### Records shown ###

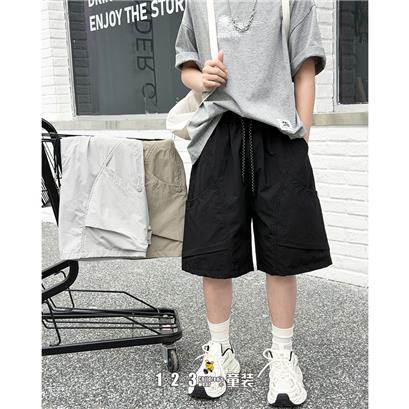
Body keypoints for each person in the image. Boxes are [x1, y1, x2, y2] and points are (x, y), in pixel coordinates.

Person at [174, 0, 332, 406]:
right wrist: (200, 77)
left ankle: (283, 356)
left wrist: (302, 139)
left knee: (282, 253)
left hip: (279, 135)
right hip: (217, 133)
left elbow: (304, 69)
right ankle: (220, 352)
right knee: (214, 252)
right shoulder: (199, 3)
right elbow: (186, 63)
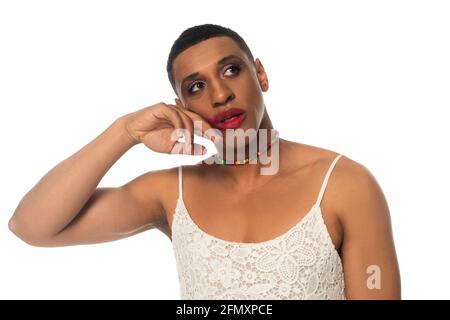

###

Exercise prompt
Among the lines above, find those with the word "right". Copy them.

Written reply
right wrist: (200, 77)
right hip: (217, 133)
right ankle: (220, 352)
right knee: (214, 252)
right shoulder: (199, 3)
right elbow: (186, 63)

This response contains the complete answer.